Лунный свет превратил его в серо-черную статую. Он был создан из тех же красок, что земля. Волосы у него цвета древесины дуба, темно-коричневые и густые. Глаза цвета шотландского виски, они сверкали, глубокие и властные. Сильное лицо. Нет, луна не лгала. Но замечала ли Дженет раньше, какой у него странно зовущий рот и какой квадратный подбородок?

– Иласэд, – тихо сказал Лахлан, и ей показалось, что звук его голоса коснулся ее кожи.

– Лахлан. – То было простое приветствие. Но почему же оно прозвучало как мольба?

Он протянул Дженет руку. Рука была сильная, горячая и ласковая. Он подвел Дженет к одеялу, и она села, храня молчание перед лицом своей непонятной печали. Дженет не знала этого человека, она провела с ним всего несколько часов за две эти ночи. Но она все время думала о нем, а ее сны были полны событий, которых никогда не происходило и которые теперь уже никогда не произойдут.

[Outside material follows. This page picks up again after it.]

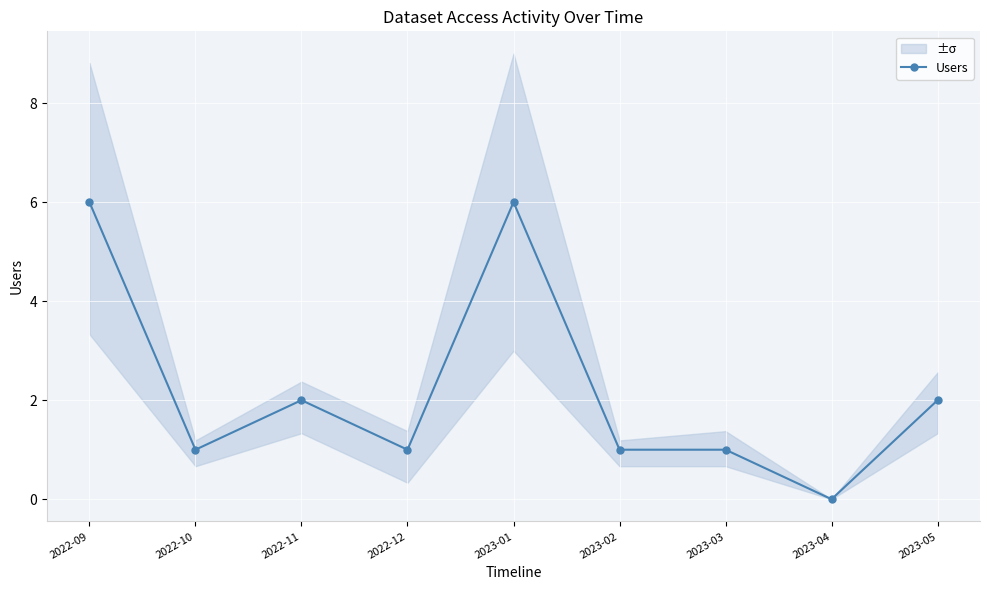

At which label does the data first exceed 1?

2022-09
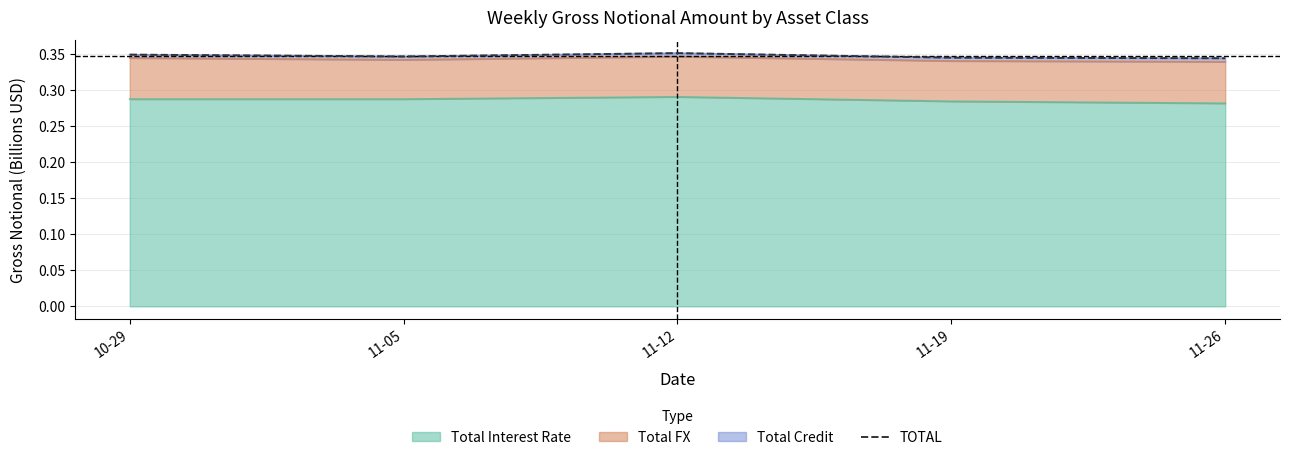

Reading left to right, extract all data points from this chart.

10-29=0.3	11-05=0.3	11-12=0.4	11-19=0.3	11-26=0.3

Какая она глупая. Но разве так уж глупо хотеть того, от чего сердце у нее замирает, а кровь бежит быстрее? Даже у служанок есть мечты и желания.

Дженет обхватила руками колени и устремила взгляд на водяной занавес. Лахлан молчал, и, обернувшись, она увидела, что он рассматривает ее. Он сел спиной к камню, скрестил на груди руки, закинул ногу на ногу. Сапоги у него были в пыли, штаны тоже. Рубашка темная, как и следует тому, кто разбойничает по ночам. Волосы длинные; лицо выглядело загорелым даже при свете одной-единственной свечи.

Этот человек – приграничный грабитель, разбойник, а она сидит с ним одна в уединенном месте и не чувствует себя в опасности.

Ах, она глупая, ведь правда? Он смотрел на нее без улыбки, не отрывая глаз, и ей захотелось улыбнуться. Сердце билось слишком громко; пальцы дрожали. Ей следовало чувствовать только стыд за все нечестивые мысли. Первая мысль – что ей хочется находиться только здесь и нигде больше. Вторая – что ей следует поинтересоваться, почему он так внимательно изучает ее, и еще она жалела, что у нее нет платья поновее, отороченного кружевом или украшенного лентами.

Она откинула волосы с лица. Никакими шпильками их не удержишь на месте.

– Чем ты занималась днем, девочка? Какие занятия заполняют твое время?

Она наклонила голову набок. Считается, что при свечах женщины, а не мужчины кажутся красивее. Но мерцающий свет придавал широким плечам Лахлана больше крепости, а лепка лица казалась выразительнее. У него был вид человека, привыкшего к ночи, хорошо знакомого с ее повадками, с тайной тьмы.

– Всякие поручения в деревне, вышивание, – сказала Дженет. – Признаюсь, у меня не хватает терпения для тонкой работы. Я читаю, когда можно, стараюсь быть полезной. А ты, Лахлан? Чем ты занимаешься?

– Я с нетерпением жду ночи, – тихо сказал он. Она отвела взгляд, лицо горело.

– Ты солгала, девочка, – сказал Лахлан, улыбкой смягчая свои слова. – У тебя глаза цвета озера. А волосы почти что рыжие.

– Это поэтому ты принес свечку? Чтобы лучше рассмотреть меня?